In West Virginia, for example, 68.9 percent of teens have had sex by their senior year of high school according to the Power to Decide campaign. Although sex ed is required in West Virginia, it is not required to be age appropriate or medically accurate. As a result, over half of the pregnancies were unplanned for women 15 to 44 years old.
Despite the fact that 85 percent of adults agree that birth control is a basic part of women’s health care, 19 million women in the United States live in what is considered a “contraceptive desert,” meaning they lack what is considered reasonable access to a clinic where they can get birth control.
Luckily, more people have started to realize that preventing unplanned pregnancies is beneficial to society. In 2015, the decrease in teen pregnancy rates saved over $4.4 billion (Power to Decide).
Healthy People, an initiative by the U.S. Department of Health and Human Services, has also added better alternatives to help with family planning, adolescent health, access to health services and more.

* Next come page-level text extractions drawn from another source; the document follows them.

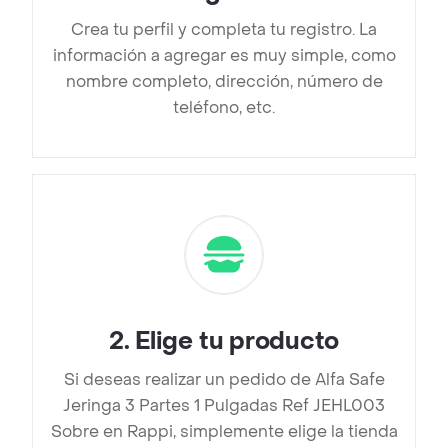
Crea tu perfil y completa tu registro. La
información a agregar es muy simple, como
nombre completo, dirección, número de
teléfono, etc.
2
.
Elige tu producto
Si deseas realizar un pedido de Alfa Safe
Jeringa 3 Partes 1 Pulgadas Ref JEHL003
Sobre en Rappi, simplemente elige la tienda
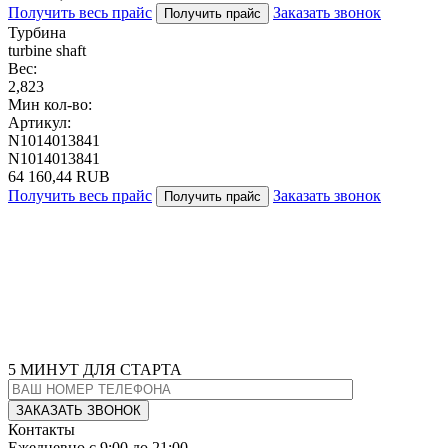
Получить весь прайс
Заказать звонок
Получить прайс
Турбина
turbine shaft
Вес:
2,823
Мин кол-во:
Артикул:
N1014013841
N1014013841
64 160,44 RUB
Получить весь прайс
Заказать звонок
Получить прайс
5 МИНУТ
ДЛЯ СТАРТА
Контакты
Ежедневно с 9:00 до 21:00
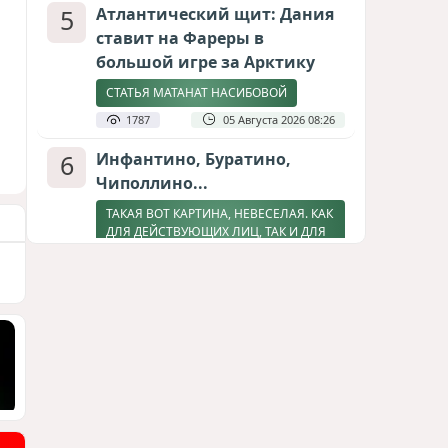
5
Атлантический щит: Дания
ставит на Фареры в
большой игре за Арктику
СТАТЬЯ МАТАНАТ НАСИБОВОЙ
1787
05 Августа 2026 08:26
6
Инфантино, Буратино,
Чиполлино...
ТАКАЯ ВОТ КАРТИНА, НЕВЕСЕЛАЯ. КАК
ДЛЯ ДЕЙСТВУЮЩИХ ЛИЦ, ТАК И ДЛЯ
ЗРИТЕЛЕЙ
1519
05 Августа 2026 10:15
7
Зять главкома ВКС РФ погиб
при взрыве у ресторана в
Москве
ВИДЕО / ФОТО
1253
05 Августа 2026 16:31
8
Тень биткоина над Грузией:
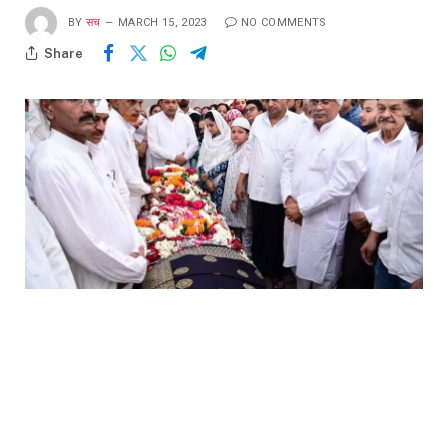
BY
सच
MARCH 15, 2023
NO COMMENTS
Share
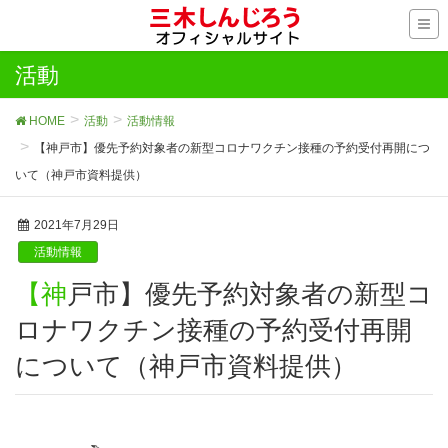
活動
HOME
活動
活動情報
【神戸市】優先予約対象者の新型コロナワクチン接種の予約受付再開につ
いて（神戸市資料提供）
2021年7月29日
活動情報
【神戸市】優先予約対象者の新型コ
ロナワクチン接種の予約受付再開
について（神戸市資料提供）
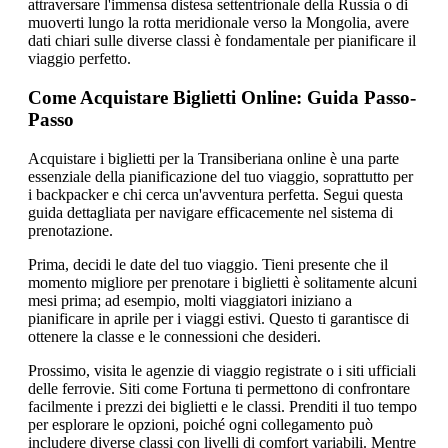
attraversare l'immensa distesa settentrionale della Russia o di
muoverti lungo la rotta meridionale verso la Mongolia, avere
dati chiari sulle diverse classi è fondamentale per pianificare il
viaggio perfetto.
Come Acquistare Biglietti Online: Guida Passo-
Passo
Acquistare i biglietti per la Transiberiana online è una parte
essenziale della pianificazione del tuo viaggio, soprattutto per
i backpacker e chi cerca un'avventura perfetta. Segui questa
guida dettagliata per navigare efficacemente nel sistema di
prenotazione.
Prima, decidi le date del tuo viaggio. Tieni presente che il
momento migliore per prenotare i biglietti è solitamente alcuni
mesi prima; ad esempio, molti viaggiatori iniziano a
pianificare in aprile per i viaggi estivi. Questo ti garantisce di
ottenere la classe e le connessioni che desideri.
Prossimo, visita le agenzie di viaggio registrate o i siti ufficiali
delle ferrovie. Siti come Fortuna ti permettono di confrontare
facilmente i prezzi dei biglietti e le classi. Prenditi il tuo tempo
per esplorare le opzioni, poiché ogni collegamento può
includere diverse classi con livelli di comfort variabili. Mentre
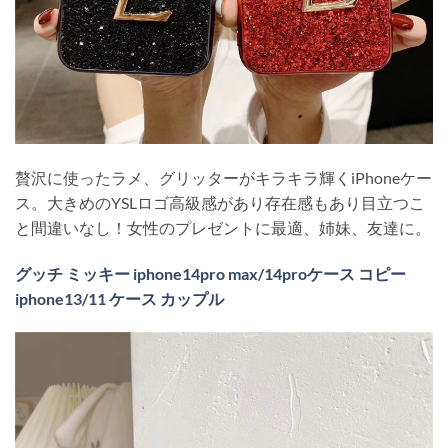
贅沢に使ったラメ、グリッターがキラキラ輝くiPhoneケー
ス。大きめのYSLロゴ高級感があり存在感もあり目立つこ
と間違いなし！女性のプレゼントに最適、姉妹、友達に。
グッチ ミッキー iphone14pro max/14proケース コピー
iphone13/11 ケース カップル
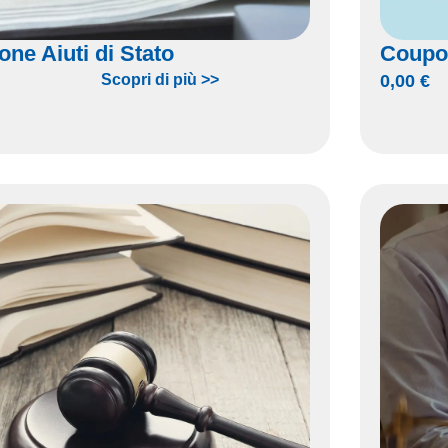
one Aiuti di Stato
Coupo
Scopri di più >>
0,00
€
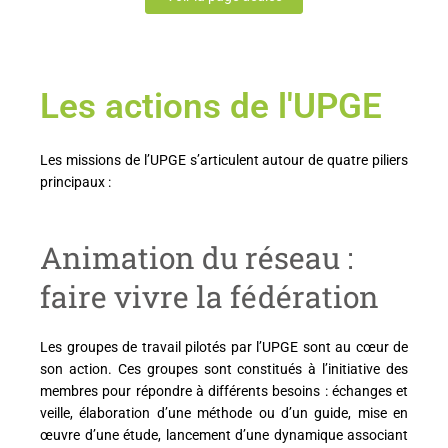
Les actions de l'UPGE
Les missions de l’UPGE s’articulent autour de quatre piliers
principaux :
Animation du réseau :
faire vivre la fédération
Les groupes de travail pilotés par l’UPGE sont au cœur de
son action. Ces groupes sont constitués à l’initiative des
membres pour répondre à différents besoins : échanges et
veille, élaboration d’une méthode ou d’un guide, mise en
œuvre d’une étude, lancement d’une dynamique associant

This includes birth control, pregnancy testing and counseling.
While this is all a step in the right direction, education systems in schools and teens themselves need to do more to make sure that young adults are receiving the proper education on sex and all the issues surrounding it, such as STIs and the possibility of unplanned pregnancy. Abortions will always happen, whether they are legal or not, and whether they are safe or not.
Only accurate education and access to birth control for all will be able to prevent women from having to make a choice about how to handle an unplanned pregnancy.